I also replaced a flexible fuel line which may have ben delaminated internally.
 
You can buy a dual unit like the one shown below, switches with yellow handle to change "on the run". I have seen some folks add a second filter with home made plumbing, tubing or hoses, and valves to do the same thing.
The picture below is on my single engine Monk 36 there is a vacuum gauge between the filters it reads from the filter in service.
 

Attachments

  • Racors mounted on side of fuel Enclosure.jpg
    Racors mounted on side of fuel Enclosure.jpg
    98.8 KB · Views: 55
I have not been able to locate someone to polish my fuel in Trenton, Ontario.
Perhaps I could get 2 empty 5'ers with lids, a 12 volt pump, soft copper, and rubber hose. It is a straight shot from the fill to the bottom of the tank. I could suck crap and water from the bottom of the tanks. I would think, filling up a 5 gal. bucket would remove a lot to my problem??:facepalm::facepalm:
 
CaptFun, even a manual pump connected to a plastic tube ziptied to a wooden dowel will get you to the bottom of the tank. Pump and see what comes up. Pump until what comes up is clean diesel. I`ve done it.

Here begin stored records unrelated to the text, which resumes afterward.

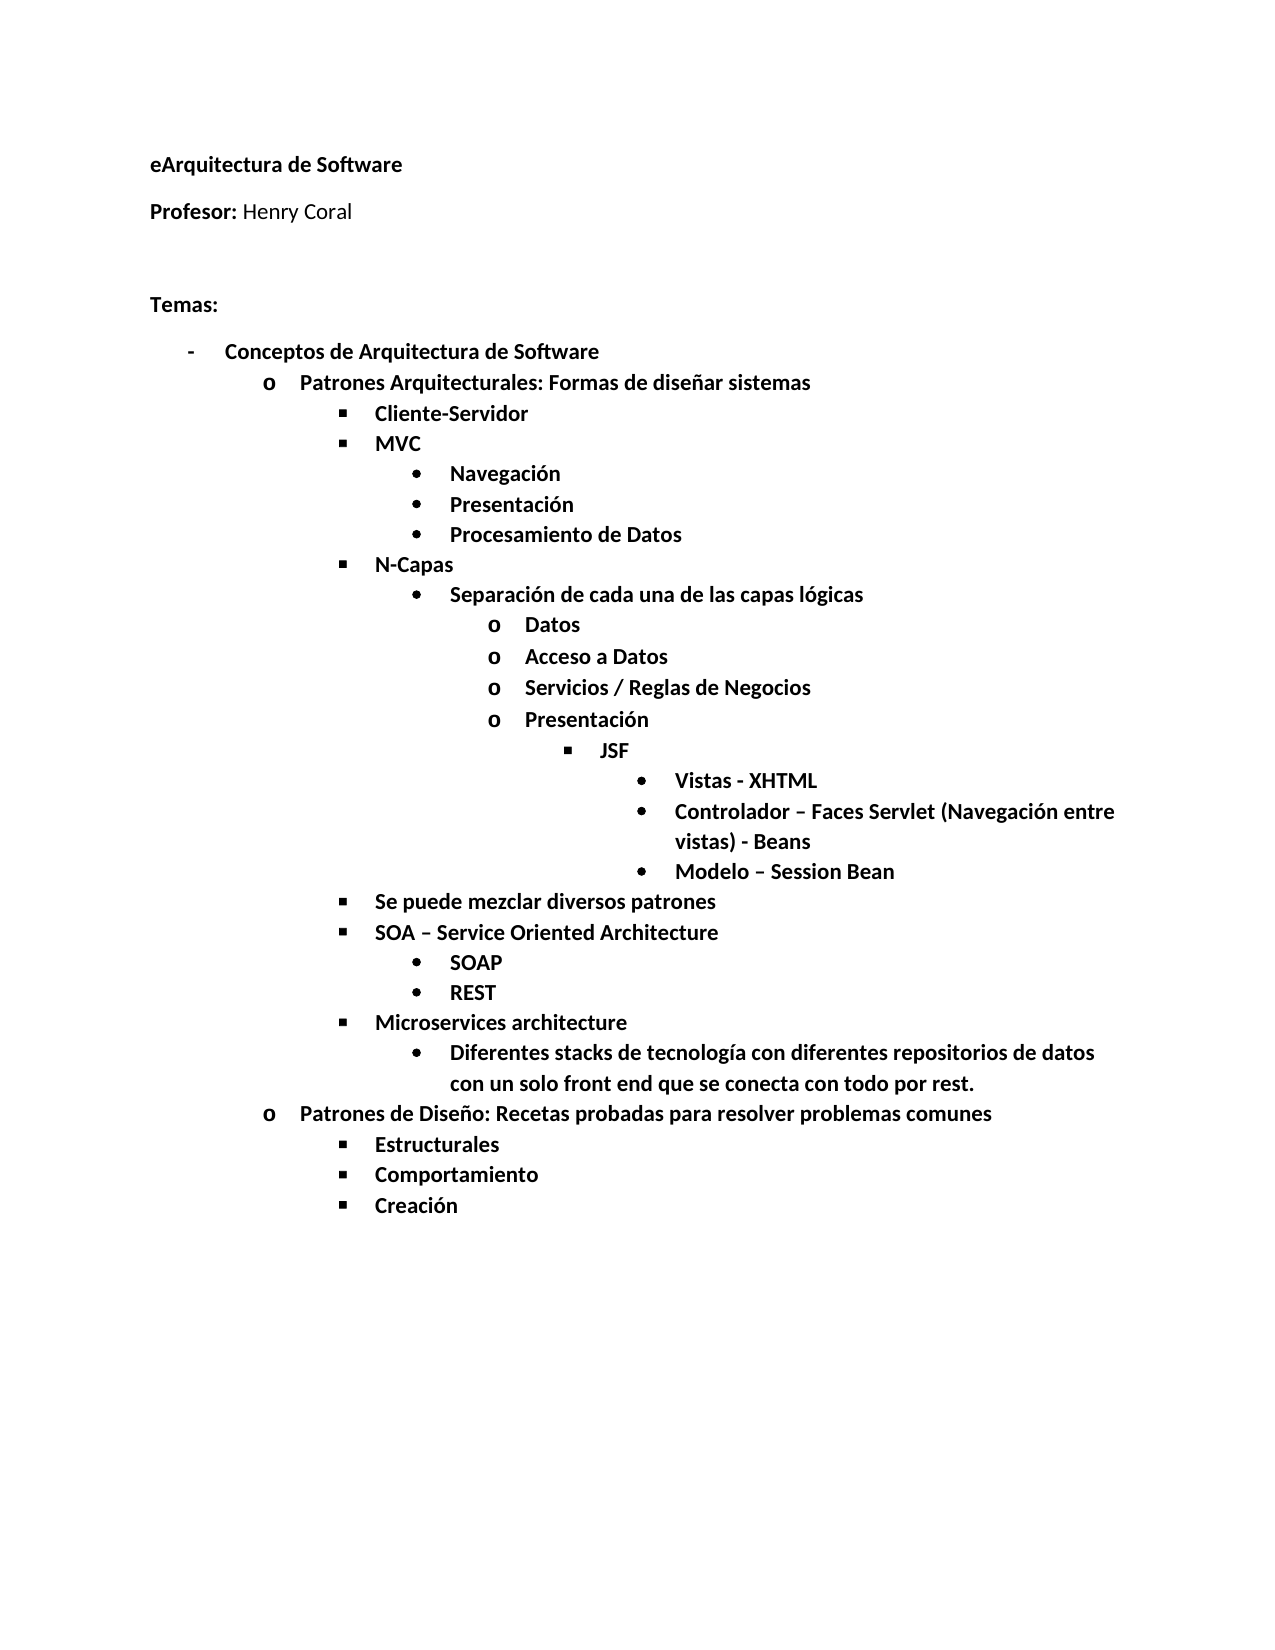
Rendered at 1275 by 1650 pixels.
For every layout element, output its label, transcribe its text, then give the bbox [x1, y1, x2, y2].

list Patrones de Diseño: Recetas probadas para resolver problemas comunes [262, 1099, 1125, 1128]
list Microservices architecture [337, 1008, 1125, 1036]
list Procesamiento de Datos [412, 520, 1125, 548]
text eArquitectura de Software [150, 150, 1125, 178]
list N-Capas [337, 550, 1125, 578]
list Creación [337, 1191, 1125, 1219]
list REST [412, 978, 1125, 1006]
list Comportamiento [337, 1161, 1125, 1189]
list Cliente-Servidor [337, 399, 1125, 427]
list Modelo – Session Bean [637, 857, 1125, 885]
list Navegación [412, 459, 1125, 488]
list Diferentes stacks de tecnología con diferentes repositorios de datos con un solo front end que se conecta con todo por rest. [412, 1038, 1125, 1097]
text Profesor: Henry Coral [150, 197, 1125, 225]
list Acceso a Datos [487, 642, 1125, 671]
list Se puede mezclar diversos patrones [337, 887, 1125, 916]
list SOAP [412, 948, 1125, 976]
list Presentación [487, 705, 1125, 734]
list Presentación [412, 490, 1125, 518]
list JSF [562, 736, 1125, 764]
list Separación de cada una de las capas lógicas [412, 580, 1125, 608]
list Conceptos de Arquitectura de Software [187, 337, 1125, 366]
list Servicios / Reglas de Negocios [487, 673, 1125, 703]
list SOA – Service Oriented Architecture [337, 918, 1125, 946]
list Datos [487, 611, 1125, 640]
list Estructurales [337, 1130, 1125, 1158]
list MVC [337, 429, 1125, 457]
list Vistas - XHTML [637, 767, 1125, 795]
text Temas: [150, 291, 1125, 319]
list Patrones Arquitecturales: Formas de diseñar sistemas [262, 368, 1125, 397]
list Controlador – Faces Servlet (Navegación entre vistas) - Beans [637, 797, 1125, 855]
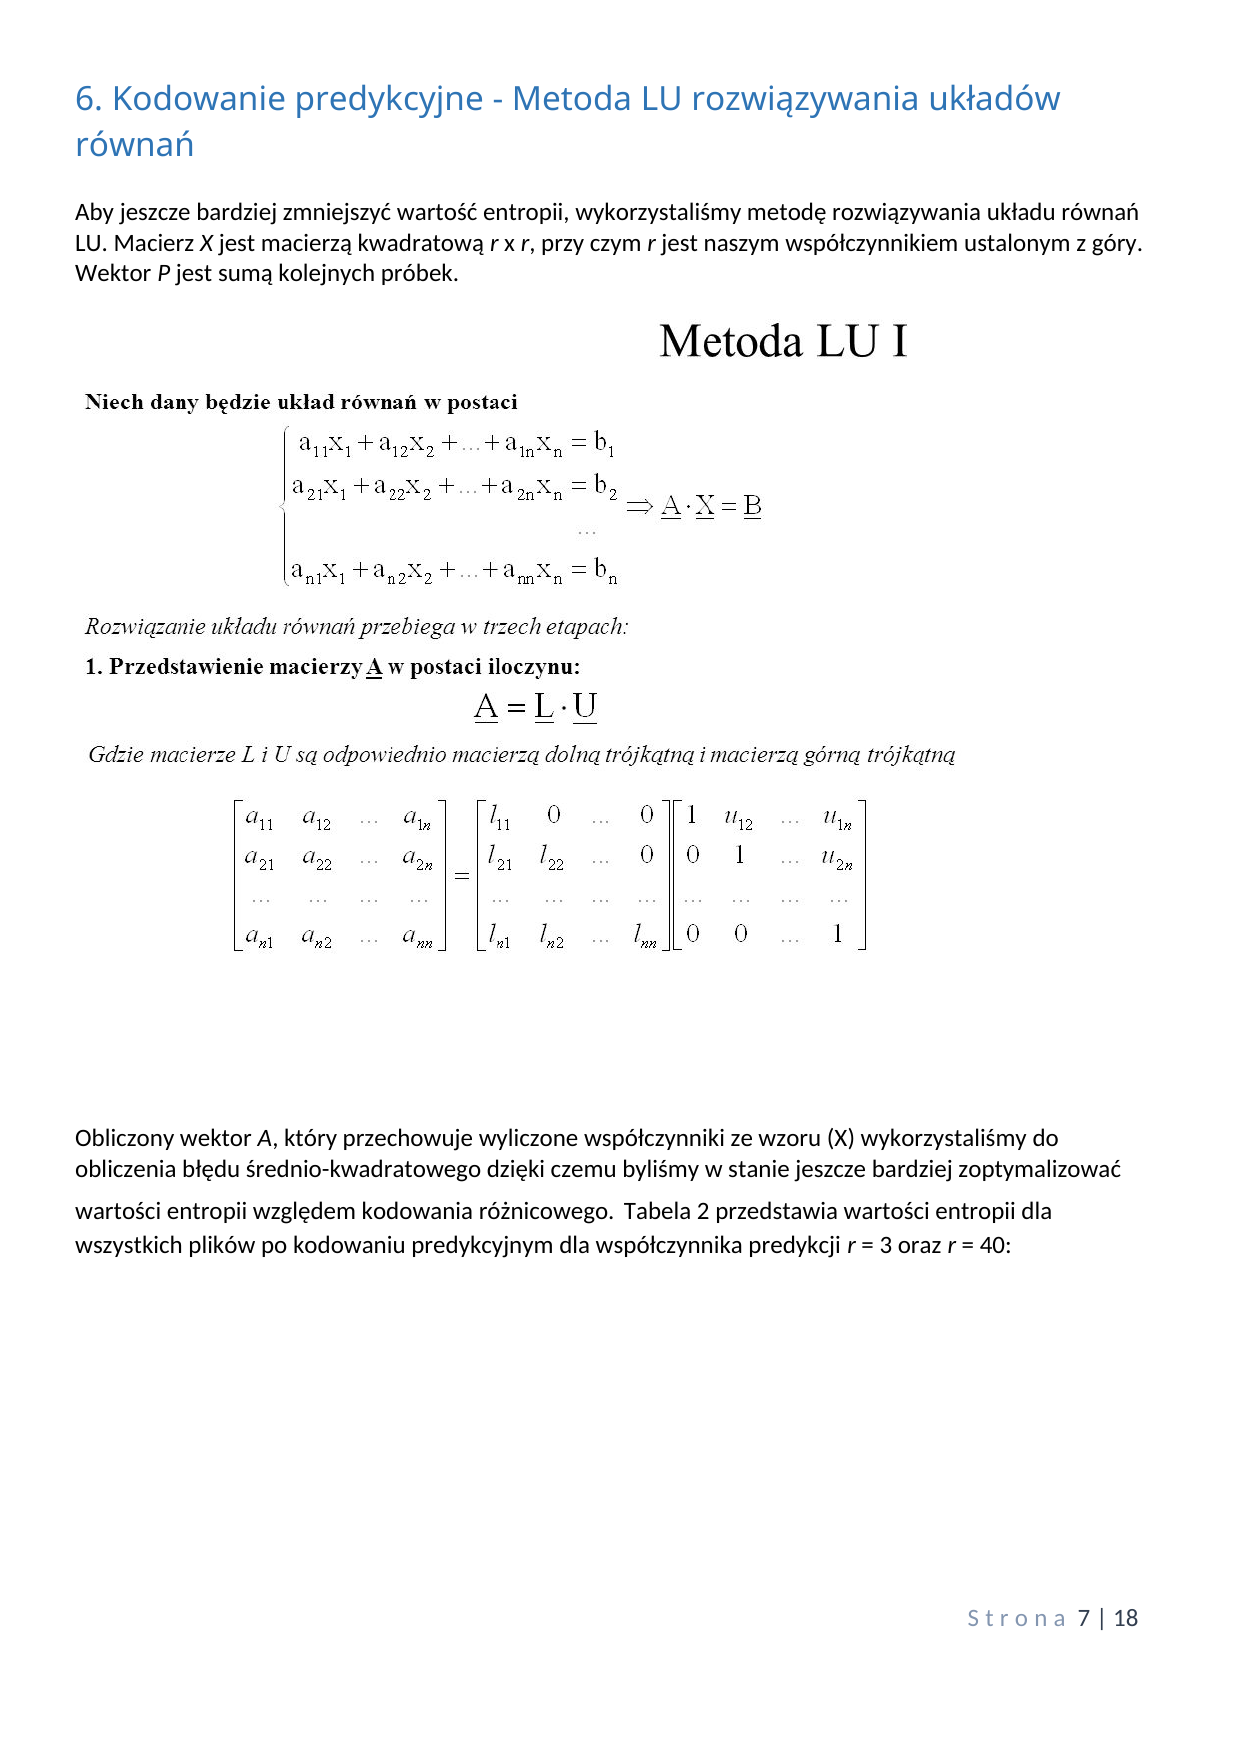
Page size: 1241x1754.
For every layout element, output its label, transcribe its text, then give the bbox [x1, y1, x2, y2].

For prevention, you need to work out how the foreign matter got there. One bad fill,defective tank filler seals, whatever.
I`m assuming you have no inspection ports on the side of your tanks, and no drains at the bottom.
 
I have inspection plates, about 8"x12" on each tank. Not sure about the bottom drain. I have not cut the filters open yet. It looked black from what I could see.
 
Bottom drains are good if they have valves, though mechanics seem to be able to drain from plug types without getting diesel everywhere.
To open the plates you need fuel below the plates, do you have 2 tanks to facilitate that,or can you use extra tankage?
Why not find out what is lurking down there using my simple method. One step at a time. If you get back to clean fuel the filters may sort the problem over time without too many filter changes. You might want to add some biocide/fuel conditioner/snake oil, plenty of old discussions about that to search on TF.